Convert the material, from its start through the line containing "title Relación señal", into a two-column CSV with headers input and output, one row for each input and its output. Put each field in double quotes and replace line breaks with spaces.

**PROVIDED DATA:**
_ _ _ _
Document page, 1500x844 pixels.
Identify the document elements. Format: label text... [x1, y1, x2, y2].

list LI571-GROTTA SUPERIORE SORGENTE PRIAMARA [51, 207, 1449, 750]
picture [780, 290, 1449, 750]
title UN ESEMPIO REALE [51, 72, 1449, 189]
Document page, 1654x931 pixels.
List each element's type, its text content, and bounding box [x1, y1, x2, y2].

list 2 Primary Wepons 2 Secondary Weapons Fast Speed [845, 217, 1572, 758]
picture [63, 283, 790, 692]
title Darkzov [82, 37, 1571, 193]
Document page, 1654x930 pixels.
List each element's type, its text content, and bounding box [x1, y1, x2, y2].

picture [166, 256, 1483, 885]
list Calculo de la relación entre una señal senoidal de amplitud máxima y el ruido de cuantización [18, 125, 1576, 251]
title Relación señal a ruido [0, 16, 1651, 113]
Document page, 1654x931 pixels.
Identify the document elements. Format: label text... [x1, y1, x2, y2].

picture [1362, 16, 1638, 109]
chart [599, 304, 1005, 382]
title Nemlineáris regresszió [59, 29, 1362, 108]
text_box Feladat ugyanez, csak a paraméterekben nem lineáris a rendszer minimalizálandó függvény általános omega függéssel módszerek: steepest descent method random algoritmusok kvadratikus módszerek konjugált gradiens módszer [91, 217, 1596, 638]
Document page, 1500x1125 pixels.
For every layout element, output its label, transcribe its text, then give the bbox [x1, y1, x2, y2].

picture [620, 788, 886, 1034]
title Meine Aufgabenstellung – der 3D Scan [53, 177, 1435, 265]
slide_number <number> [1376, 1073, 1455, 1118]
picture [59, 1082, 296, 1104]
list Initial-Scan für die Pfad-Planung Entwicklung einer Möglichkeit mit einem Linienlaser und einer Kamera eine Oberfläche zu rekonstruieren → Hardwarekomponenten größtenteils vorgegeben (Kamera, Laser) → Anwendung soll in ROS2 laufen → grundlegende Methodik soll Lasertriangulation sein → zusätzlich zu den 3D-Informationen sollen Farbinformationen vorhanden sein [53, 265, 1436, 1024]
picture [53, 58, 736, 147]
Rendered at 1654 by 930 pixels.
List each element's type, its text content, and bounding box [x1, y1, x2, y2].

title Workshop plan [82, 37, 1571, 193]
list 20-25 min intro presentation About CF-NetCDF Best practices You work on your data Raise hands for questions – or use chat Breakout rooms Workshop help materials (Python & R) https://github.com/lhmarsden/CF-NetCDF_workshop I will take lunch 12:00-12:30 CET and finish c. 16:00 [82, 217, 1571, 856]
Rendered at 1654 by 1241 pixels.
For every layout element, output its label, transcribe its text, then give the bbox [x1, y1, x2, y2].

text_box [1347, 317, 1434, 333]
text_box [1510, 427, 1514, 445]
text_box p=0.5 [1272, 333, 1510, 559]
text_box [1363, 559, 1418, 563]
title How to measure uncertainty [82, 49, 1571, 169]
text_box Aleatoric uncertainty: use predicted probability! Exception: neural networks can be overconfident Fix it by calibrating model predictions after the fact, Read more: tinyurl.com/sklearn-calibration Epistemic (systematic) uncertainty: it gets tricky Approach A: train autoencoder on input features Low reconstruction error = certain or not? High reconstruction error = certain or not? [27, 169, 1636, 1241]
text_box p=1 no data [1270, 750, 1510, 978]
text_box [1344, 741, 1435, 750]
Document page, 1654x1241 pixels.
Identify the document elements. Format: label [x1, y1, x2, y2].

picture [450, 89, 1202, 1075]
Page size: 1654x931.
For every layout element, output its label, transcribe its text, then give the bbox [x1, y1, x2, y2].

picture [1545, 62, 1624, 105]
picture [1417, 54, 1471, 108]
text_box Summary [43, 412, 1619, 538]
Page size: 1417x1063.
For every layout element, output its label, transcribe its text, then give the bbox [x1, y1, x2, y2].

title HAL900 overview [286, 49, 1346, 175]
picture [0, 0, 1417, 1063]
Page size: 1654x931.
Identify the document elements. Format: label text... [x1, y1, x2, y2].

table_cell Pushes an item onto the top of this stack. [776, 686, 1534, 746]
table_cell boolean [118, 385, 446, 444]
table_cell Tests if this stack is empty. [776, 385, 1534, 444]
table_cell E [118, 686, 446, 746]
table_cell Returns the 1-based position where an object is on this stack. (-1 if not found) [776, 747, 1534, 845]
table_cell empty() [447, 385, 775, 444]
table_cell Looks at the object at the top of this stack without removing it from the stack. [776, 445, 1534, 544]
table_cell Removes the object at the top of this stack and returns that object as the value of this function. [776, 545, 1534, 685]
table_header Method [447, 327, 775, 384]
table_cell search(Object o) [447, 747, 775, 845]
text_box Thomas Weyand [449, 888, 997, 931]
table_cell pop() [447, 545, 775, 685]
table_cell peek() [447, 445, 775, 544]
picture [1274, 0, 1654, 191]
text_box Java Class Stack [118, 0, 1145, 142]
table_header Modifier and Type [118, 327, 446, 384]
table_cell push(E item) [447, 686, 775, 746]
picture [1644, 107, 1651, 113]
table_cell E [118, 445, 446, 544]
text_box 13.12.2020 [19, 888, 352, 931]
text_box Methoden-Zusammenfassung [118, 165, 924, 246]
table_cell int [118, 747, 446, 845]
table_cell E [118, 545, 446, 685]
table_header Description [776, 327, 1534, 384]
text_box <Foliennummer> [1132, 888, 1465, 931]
_ _ _ _
**SOLUTION BELOW:**
input,output
"Document page, 1500x844 pixels. Identify the document elements. Format: label text... [x1, y1, x2, y2].","list LI571-GROTTA SUPERIORE SORGENTE PRIAMARA [51, 207, 1449, 750] picture [780, 290, 1449, 750] title UN ESEMPIO REALE [51, 72, 1449, 189]"
"Document page, 1654x931 pixels. List each element's type, its text content, and bounding box [x1, y1, x2, y2].","list 2 Primary Wepons 2 Secondary Weapons Fast Speed [845, 217, 1572, 758] picture [63, 283, 790, 692] title Darkzov [82, 37, 1571, 193]"
"Document page, 1654x930 pixels. List each element's type, its text content, and bounding box [x1, y1, x2, y2].","picture [166, 256, 1483, 885] list Calculo de la relación entre una señal senoidal de amplitud máxima y el ruido de cuantización [18, 125, 1576, 251] title Relación señal a ruido [0, 16, 1651, 113]"